Quello che mangiamo può rappresentare anche un fattore di rischio per la decalcificazione dei denti, un processo di disgregazione progressiva della matrice dello smalto che può essere indotta dalla combinazione di dieta e acidi prodotti dai batteri. Insomma, l’inizio di una carie. «Sono numerosi gli alimenti e le bevande, che ingeriamo ogni giorno, capaci di danneggiare i nostri denti. Per esempio, sostanze come caffè, bevande con coloranti o il fumo, possono contribuire all’ingiallimento o all’erosione dello smalto», fa notare Umberto Solimene, dell’Università degli Studi di Milano.

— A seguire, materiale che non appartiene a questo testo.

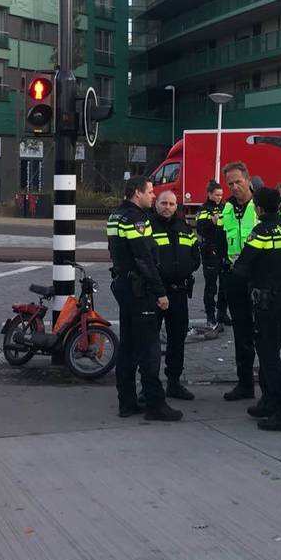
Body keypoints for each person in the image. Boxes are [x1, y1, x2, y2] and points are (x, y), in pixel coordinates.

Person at [107, 177, 181, 422]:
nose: (153, 196)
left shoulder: (115, 216)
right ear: (137, 193)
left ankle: (126, 402)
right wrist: (160, 292)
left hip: (124, 287)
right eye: (150, 192)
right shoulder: (137, 219)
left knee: (127, 346)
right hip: (140, 291)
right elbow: (144, 258)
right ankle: (155, 404)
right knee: (149, 348)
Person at [232, 187, 281, 432]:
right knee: (270, 352)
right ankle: (269, 402)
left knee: (269, 358)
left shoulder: (261, 231)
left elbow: (242, 266)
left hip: (267, 302)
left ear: (259, 208)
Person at [150, 190, 200, 401]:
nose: (167, 207)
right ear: (156, 205)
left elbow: (195, 255)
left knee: (177, 339)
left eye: (171, 204)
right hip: (156, 291)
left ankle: (174, 382)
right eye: (164, 203)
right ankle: (149, 386)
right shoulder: (148, 227)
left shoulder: (184, 228)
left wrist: (187, 268)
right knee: (151, 341)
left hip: (179, 291)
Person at [220, 162, 258, 401]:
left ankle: (267, 383)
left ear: (248, 179)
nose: (234, 187)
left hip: (258, 278)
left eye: (238, 182)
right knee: (242, 334)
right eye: (230, 183)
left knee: (262, 334)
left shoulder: (259, 206)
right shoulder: (227, 208)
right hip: (235, 277)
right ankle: (245, 384)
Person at [196, 182, 229, 328]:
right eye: (216, 195)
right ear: (209, 194)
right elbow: (200, 229)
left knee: (225, 284)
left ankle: (222, 314)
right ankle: (210, 316)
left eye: (221, 195)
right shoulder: (204, 209)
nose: (219, 198)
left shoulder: (224, 207)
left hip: (223, 250)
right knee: (211, 286)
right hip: (209, 250)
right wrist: (212, 221)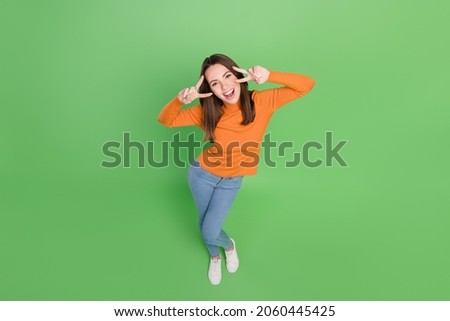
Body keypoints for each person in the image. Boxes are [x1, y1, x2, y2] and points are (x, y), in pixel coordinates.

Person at [158, 54, 315, 285]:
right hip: (201, 175)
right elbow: (166, 120)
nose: (224, 86)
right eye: (215, 83)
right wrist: (180, 100)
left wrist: (270, 75)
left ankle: (229, 246)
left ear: (238, 75)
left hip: (231, 181)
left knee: (210, 230)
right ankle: (214, 256)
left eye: (227, 76)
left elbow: (306, 85)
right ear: (211, 91)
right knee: (205, 224)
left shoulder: (262, 102)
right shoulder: (208, 112)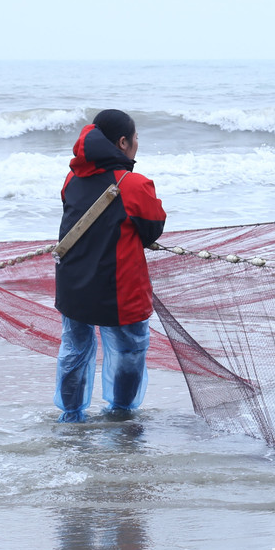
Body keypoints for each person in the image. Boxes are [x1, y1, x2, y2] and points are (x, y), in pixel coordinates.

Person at [54, 110, 167, 423]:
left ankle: (71, 418)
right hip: (120, 289)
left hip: (74, 285)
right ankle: (121, 417)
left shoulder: (71, 179)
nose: (137, 143)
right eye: (135, 138)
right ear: (122, 142)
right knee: (128, 353)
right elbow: (153, 229)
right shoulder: (134, 185)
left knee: (75, 351)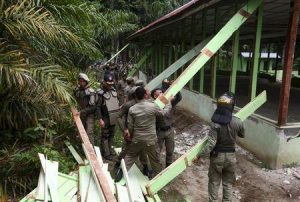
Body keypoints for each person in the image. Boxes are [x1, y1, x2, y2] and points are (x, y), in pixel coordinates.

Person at [193, 92, 245, 202]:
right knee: (228, 183)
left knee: (214, 183)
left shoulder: (215, 123)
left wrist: (199, 156)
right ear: (232, 106)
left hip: (217, 157)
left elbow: (211, 144)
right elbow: (242, 135)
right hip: (231, 158)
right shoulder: (238, 121)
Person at [124, 87, 172, 178]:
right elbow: (163, 113)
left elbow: (130, 125)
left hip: (137, 139)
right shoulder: (152, 106)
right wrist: (168, 102)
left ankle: (122, 172)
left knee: (130, 155)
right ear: (145, 95)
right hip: (151, 139)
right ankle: (158, 178)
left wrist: (132, 135)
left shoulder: (132, 109)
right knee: (154, 159)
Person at [114, 86, 149, 181]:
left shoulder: (147, 104)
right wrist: (124, 129)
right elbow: (118, 116)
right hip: (130, 132)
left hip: (141, 133)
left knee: (143, 151)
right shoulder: (128, 105)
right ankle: (118, 165)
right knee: (126, 150)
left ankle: (145, 167)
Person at [151, 84, 182, 167]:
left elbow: (179, 98)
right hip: (159, 131)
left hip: (169, 130)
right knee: (157, 151)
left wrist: (177, 89)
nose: (162, 94)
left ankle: (168, 167)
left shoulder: (169, 101)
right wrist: (169, 104)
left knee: (170, 150)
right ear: (155, 96)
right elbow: (163, 114)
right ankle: (156, 167)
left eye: (162, 92)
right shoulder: (153, 105)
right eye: (160, 93)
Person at [96, 73, 120, 160]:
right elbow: (97, 107)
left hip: (113, 116)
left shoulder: (113, 90)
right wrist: (100, 119)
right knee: (105, 135)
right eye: (108, 84)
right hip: (105, 117)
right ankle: (106, 154)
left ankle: (110, 150)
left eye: (111, 83)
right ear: (104, 82)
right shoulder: (100, 93)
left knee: (111, 134)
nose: (110, 85)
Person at [74, 73, 96, 144]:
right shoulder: (76, 90)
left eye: (82, 81)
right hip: (80, 113)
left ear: (86, 82)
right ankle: (82, 147)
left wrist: (82, 112)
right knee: (80, 131)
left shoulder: (91, 91)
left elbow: (93, 107)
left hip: (89, 114)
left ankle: (91, 150)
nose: (81, 82)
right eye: (80, 81)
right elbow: (74, 100)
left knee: (89, 132)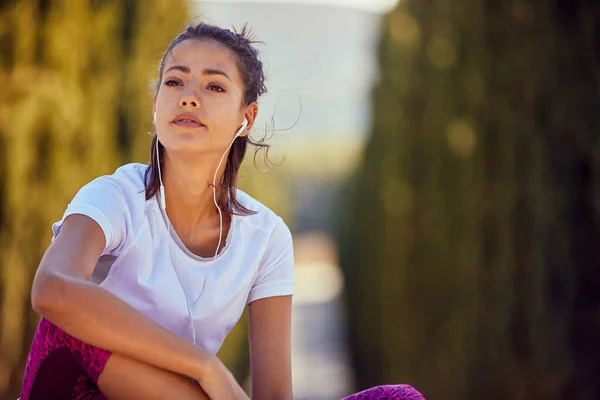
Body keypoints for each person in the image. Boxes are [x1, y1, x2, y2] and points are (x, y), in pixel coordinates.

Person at [20, 20, 426, 400]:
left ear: (246, 118)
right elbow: (52, 288)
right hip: (78, 387)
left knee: (400, 398)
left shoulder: (266, 239)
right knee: (67, 324)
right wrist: (205, 367)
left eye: (214, 87)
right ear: (156, 106)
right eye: (174, 81)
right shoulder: (115, 196)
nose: (189, 95)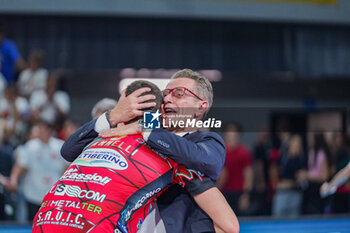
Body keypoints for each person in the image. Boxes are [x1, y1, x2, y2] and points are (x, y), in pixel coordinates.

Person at [33, 80, 238, 233]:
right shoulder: (165, 153)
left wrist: (123, 121)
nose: (169, 100)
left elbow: (67, 150)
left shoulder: (96, 140)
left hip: (43, 223)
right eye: (166, 96)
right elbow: (229, 226)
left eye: (178, 94)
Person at [6, 120, 68, 221]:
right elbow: (20, 165)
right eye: (39, 129)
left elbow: (67, 166)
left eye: (43, 129)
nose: (40, 132)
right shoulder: (30, 146)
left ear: (50, 131)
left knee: (50, 222)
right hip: (33, 193)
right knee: (32, 223)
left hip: (53, 194)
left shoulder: (59, 146)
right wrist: (14, 179)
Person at [216, 122, 253, 216]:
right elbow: (220, 174)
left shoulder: (244, 152)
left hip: (238, 193)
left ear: (239, 135)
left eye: (234, 133)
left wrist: (245, 195)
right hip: (223, 193)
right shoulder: (220, 151)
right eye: (229, 133)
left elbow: (248, 175)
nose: (231, 136)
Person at [272, 134, 307, 217]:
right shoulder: (283, 157)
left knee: (294, 218)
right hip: (282, 192)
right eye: (294, 144)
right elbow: (275, 170)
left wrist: (292, 183)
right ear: (290, 145)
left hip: (296, 193)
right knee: (278, 216)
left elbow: (303, 177)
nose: (296, 147)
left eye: (298, 145)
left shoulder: (302, 159)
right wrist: (277, 183)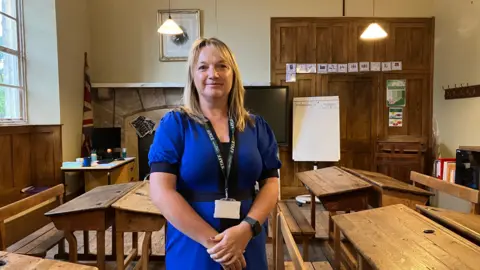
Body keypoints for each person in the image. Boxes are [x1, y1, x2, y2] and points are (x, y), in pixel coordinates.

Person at [148, 37, 282, 270]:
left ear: (233, 74)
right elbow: (161, 192)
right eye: (203, 67)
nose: (213, 73)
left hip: (247, 243)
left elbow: (272, 184)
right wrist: (218, 245)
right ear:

Al contrario, bere la giusta quantità di acqua ogni giorno può aiutarci nella prevenzione di questi danni. Oltre a garantire una maggiore pulizia nella cavità, l’acqua, contenendo sostanze come calcio e fluoro, favorisce un sano sviluppo dei denti e il rafforzamento dello smalto (costituito al 96% da calcio). «Proprio calcio e fluoro – prosegue Solimene – hanno anche un ruolo fondamentale nella prevenzione delle carie, basta assumerne la corretta quantità, che può variare in base a età e condizioni fisiologiche: circa 0,5 –1,5 grammi di calcio e 0,7 mg/l di fluoro. L’acqua è in grado di rispondere prontamente a questo fabbisogno. Per esempio, anche solo bevendone 1,5 litri, è possibile assumere oltre il 30% del fabbisogno di calcio giornaliero».

Covid o non Covdi il dentista non si può evitare 

Insomma, spesso diamo per scontata la salute dei nostri denti e corriamo dal dentista solo quando abbiamo male o temiamo di avere perso pezzi della nostra dentatura. Invece, una corretta profilassi permette di mantenere intatte le strutture fondamentali della dentizione, aiutando anche nella gestione dell’invecchiamento. E per profilassi, gli esperti intendono igiene quotidiana e igiene più profonda nel cabinetto del dentista; così come intendono alimentazione corretta. Covid o non Covid, il dentista non si può evitare. Se abbiamo dei dubbi chiediamo a lui/lei le misure anti-covid prese nello studio.